Available data:
+===+

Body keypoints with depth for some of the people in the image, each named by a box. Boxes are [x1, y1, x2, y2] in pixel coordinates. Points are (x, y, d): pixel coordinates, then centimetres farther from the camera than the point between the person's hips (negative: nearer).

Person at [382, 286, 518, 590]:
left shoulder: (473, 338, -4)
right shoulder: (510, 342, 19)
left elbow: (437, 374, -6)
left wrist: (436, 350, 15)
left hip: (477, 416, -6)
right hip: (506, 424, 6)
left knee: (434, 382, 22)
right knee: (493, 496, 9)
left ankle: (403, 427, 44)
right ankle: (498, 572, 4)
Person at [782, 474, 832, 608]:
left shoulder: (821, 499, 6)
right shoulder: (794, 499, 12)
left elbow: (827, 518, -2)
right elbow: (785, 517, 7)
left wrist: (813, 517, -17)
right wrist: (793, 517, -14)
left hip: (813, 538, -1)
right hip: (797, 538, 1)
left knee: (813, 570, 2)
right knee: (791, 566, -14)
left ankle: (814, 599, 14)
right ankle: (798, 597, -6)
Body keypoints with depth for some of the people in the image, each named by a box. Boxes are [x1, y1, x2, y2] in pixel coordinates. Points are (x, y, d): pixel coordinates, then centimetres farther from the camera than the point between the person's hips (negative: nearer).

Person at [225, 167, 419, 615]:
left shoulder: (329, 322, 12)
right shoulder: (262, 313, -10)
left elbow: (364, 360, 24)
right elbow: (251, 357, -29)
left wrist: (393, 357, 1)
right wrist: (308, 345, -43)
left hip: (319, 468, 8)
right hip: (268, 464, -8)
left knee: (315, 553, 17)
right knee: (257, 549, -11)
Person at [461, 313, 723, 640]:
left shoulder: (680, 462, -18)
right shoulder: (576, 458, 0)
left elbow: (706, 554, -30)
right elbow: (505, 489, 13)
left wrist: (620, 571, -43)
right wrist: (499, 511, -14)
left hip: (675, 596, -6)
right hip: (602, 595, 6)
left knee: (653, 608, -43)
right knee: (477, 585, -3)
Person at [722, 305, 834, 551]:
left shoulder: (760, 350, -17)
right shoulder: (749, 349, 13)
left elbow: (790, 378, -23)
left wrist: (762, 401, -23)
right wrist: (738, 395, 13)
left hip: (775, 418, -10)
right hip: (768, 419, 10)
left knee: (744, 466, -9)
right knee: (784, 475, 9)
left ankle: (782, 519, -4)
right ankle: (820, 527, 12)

+===+

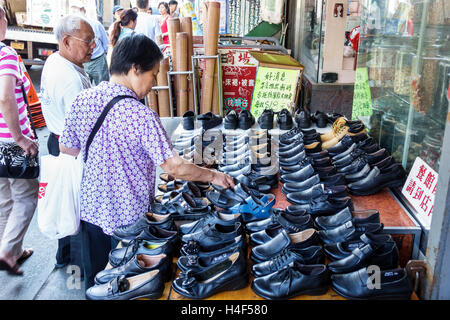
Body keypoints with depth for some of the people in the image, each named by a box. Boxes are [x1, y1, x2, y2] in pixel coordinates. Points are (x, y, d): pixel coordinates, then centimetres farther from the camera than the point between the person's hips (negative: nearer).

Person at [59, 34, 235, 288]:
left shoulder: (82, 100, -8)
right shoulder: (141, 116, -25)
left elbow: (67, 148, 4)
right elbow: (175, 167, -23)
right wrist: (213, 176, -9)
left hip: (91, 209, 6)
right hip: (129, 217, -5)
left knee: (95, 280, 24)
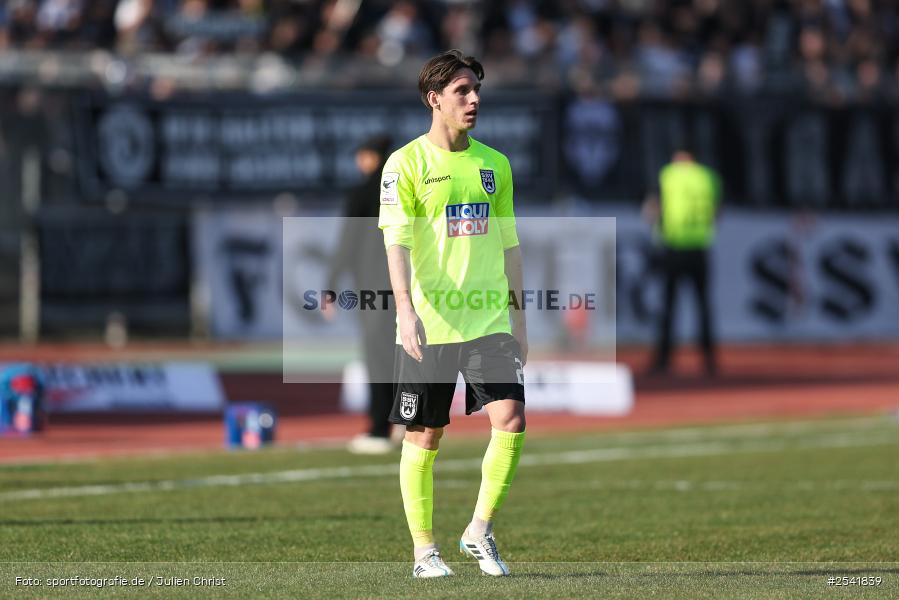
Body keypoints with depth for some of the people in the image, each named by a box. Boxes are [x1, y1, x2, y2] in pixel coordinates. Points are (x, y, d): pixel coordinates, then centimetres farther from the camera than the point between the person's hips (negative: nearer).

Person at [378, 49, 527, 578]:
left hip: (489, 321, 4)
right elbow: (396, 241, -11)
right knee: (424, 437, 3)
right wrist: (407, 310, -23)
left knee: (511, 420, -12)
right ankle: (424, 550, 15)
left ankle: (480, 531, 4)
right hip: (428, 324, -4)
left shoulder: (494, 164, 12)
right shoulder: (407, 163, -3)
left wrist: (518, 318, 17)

+===+

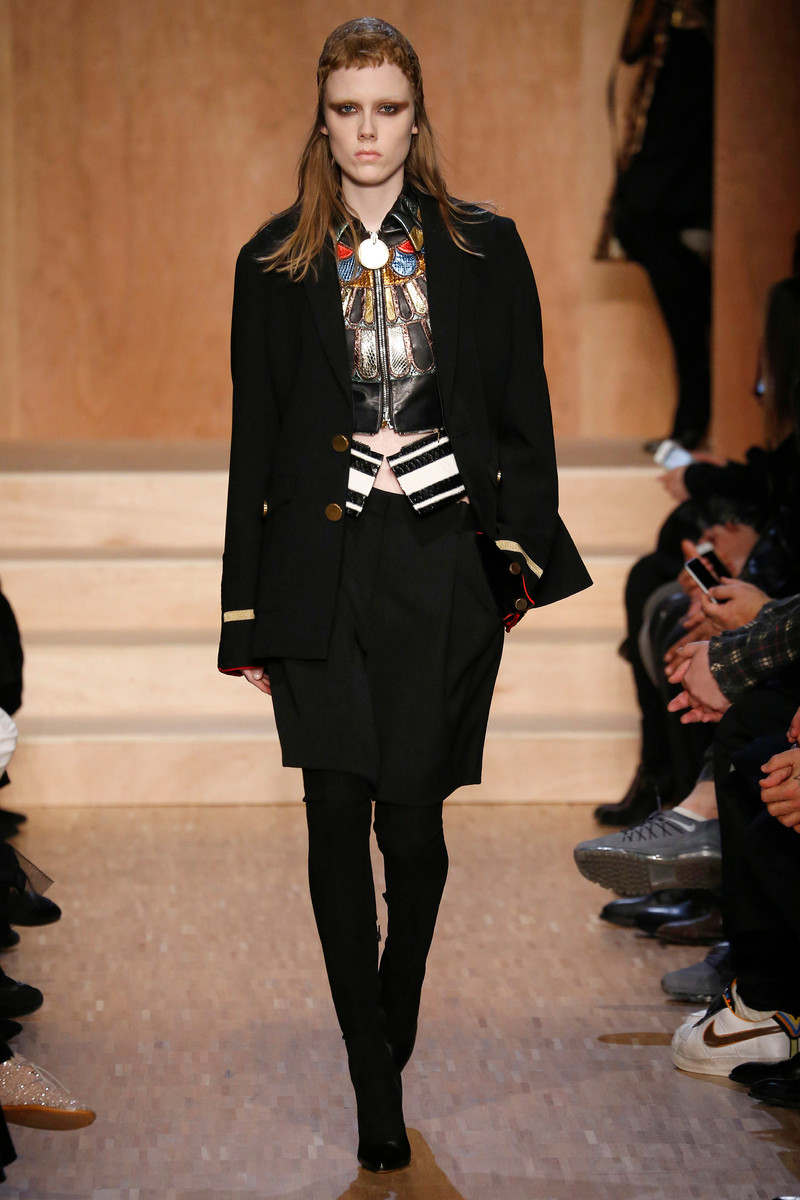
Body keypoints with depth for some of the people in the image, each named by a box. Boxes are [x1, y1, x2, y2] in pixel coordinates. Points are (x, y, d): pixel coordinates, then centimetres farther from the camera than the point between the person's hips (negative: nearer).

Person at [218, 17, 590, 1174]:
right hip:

+===+

Work to complete: Output, as a JSON list of strings, the data lines from the line with "left ankle: (814, 599, 14)" to the line with "left ankle: (782, 519, -4)", both included, one string per line and blank lines left out.

Written answer:
[
  "left ankle: (814, 599, 14)",
  "right ankle: (798, 597, -6)",
  "Body keypoints with depth for some of the people in the image, each named by a box. Boxes are [x1, y1, x2, y2] in pixel coordinates. Points are (x, y, d): pixel coordinates, then centimetres farther from the camera than the point between the person's hips (negative: nearer).",
  "Person at [225, 167, 419, 615]:",
  "left shoulder: (329, 322, 12)",
  "right shoulder: (262, 313, -10)",
  "left elbow: (364, 360, 24)",
  "right elbow: (251, 357, -29)",
  "left wrist: (393, 357, 1)",
  "right wrist: (308, 345, -43)",
  "left hip: (319, 468, 8)",
  "right hip: (268, 464, -8)",
  "left knee: (315, 553, 17)",
  "right knee: (257, 549, -11)",
  "Person at [461, 313, 723, 640]:",
  "left shoulder: (680, 462, -18)",
  "right shoulder: (576, 458, 0)",
  "left elbow: (706, 554, -30)",
  "right elbow: (505, 489, 13)",
  "left wrist: (620, 571, -43)",
  "right wrist: (499, 511, -14)",
  "left hip: (675, 596, -6)",
  "right hip: (602, 595, 6)",
  "left knee: (653, 608, -43)",
  "right knee: (477, 585, -3)",
  "Person at [722, 305, 834, 551]:",
  "left shoulder: (760, 350, -17)",
  "right shoulder: (749, 349, 13)",
  "left elbow: (790, 378, -23)",
  "left wrist: (762, 401, -23)",
  "right wrist: (738, 395, 13)",
  "left hip: (775, 418, -10)",
  "right hip: (768, 419, 10)",
  "left knee: (744, 466, -9)",
  "right knee: (784, 475, 9)",
  "left ankle: (782, 519, -4)"
]